The prevailing position of most sport psychologists and thoughtful observers is that winning too much or losing too much shortchanges athletes (and coaches) of the full spectrum of experiences and emotions that make sports special. Those who believe sport can provide lessons for life almost certainly share that view.
And yet, sometimes the assignation of greater meaning based on performance and outcomes in sport should be held in check. Certainly the branding of individuals and teams as "winners" and "losers" based on win–loss records beyond their useful, momentary postevent descriptive labels serves no benefit to either. But grasping this conceptually and actually handling the actual agony of repeated defeats and the ecstasy of a string of victories are two very different things. And they, unfortunately, tend to shape the views of both the athletes and coaches as well as those who observe and ascribe significance to them.
The fickleness of this is never more evident than when winners suddenly find victories hard to come by and when losers climb to the top rank. Was Tiger Woods a winner when he was claiming every four or five tournament titles and now a loser because he is not? Were the University of Connecticut women’s basketball teams of 1981 to 1986 that were unable to achieve a winning season record composed of losers and the players and coaches that contributed to UConn’s amazing 89-game winning streak stocked with winners? Surely we can and should be more discerning than that.
To his credit, one of the winningest coaches ever, John Wooden, never made his UCLA basketball dynasty out to be anything more than it was—a collection of wonderfully talented athletes who played superbly as a unit due to their willingness to sacrifice individual acclaim for the ultimate success of the team. In his book Wooden: A Lifetime of Observations and Reflections On and Off the Court (1997), the coach shared these thoughts on the topic: "Long before any championships were won at UCLA, I came to understand that losing is only temporary and not all-encompassing . . . I’ve also learned that winning games, titles, and championships isn’t all it’s cracked up to be, and that getting there, the journey is a lot more than it’s cracked up to be." Success to Wooden was found in achieving peace of mind, which is a direct result of knowing that you did your best to be the best you could possibly be.

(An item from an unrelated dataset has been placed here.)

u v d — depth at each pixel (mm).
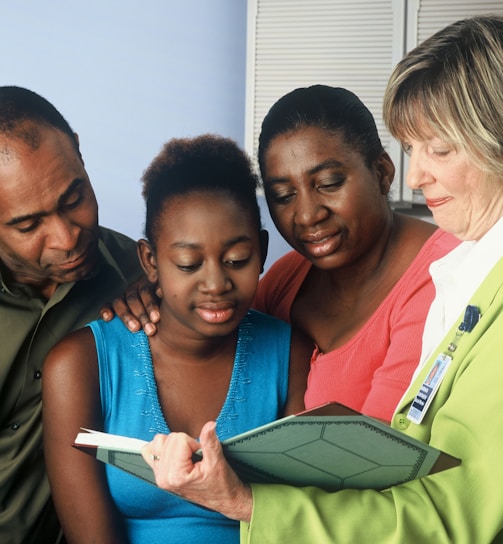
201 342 1295
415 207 2893
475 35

The extent to which one pursues excellence, or makes the effort to optimize one’s potential, is a much more meaningful way to categorize winners and losers in sport than simply glancing at the scoreboard. In their book Sport Psychology for Coaches, Damon Burton and Tom Raedke distinguish between an excellence-centered and win-centered perspective. Athletes and coaches who place most emphasis on performing their very best, individually and as a team and in every competition are better able to withstand a losing record. An excellence-centered approach also helps keep players and coaches on a more even keel, less downcast when losses mount, and more level-headed and consistent when on a winning streak.
ASEP has consistently cautioned against buying into the belief that sport competition is a zero-sum game in which all the pluses go to the winning team or individual and all the minuses are assigned in equal measure to the squad or player who lost. And we cringe when, as is typically the case of postseason tournaments, only one team—the ultimate champion—is considered a success.
We hope you, as coaches and administrators, agree that the determination of winners and losers is about much more than a title and trophy. Rather, the degree to which the athletes in your program strive to develop their potential and benefit from the many valuable lessons that the properly managed sport environment can offer is a much better measure of your success.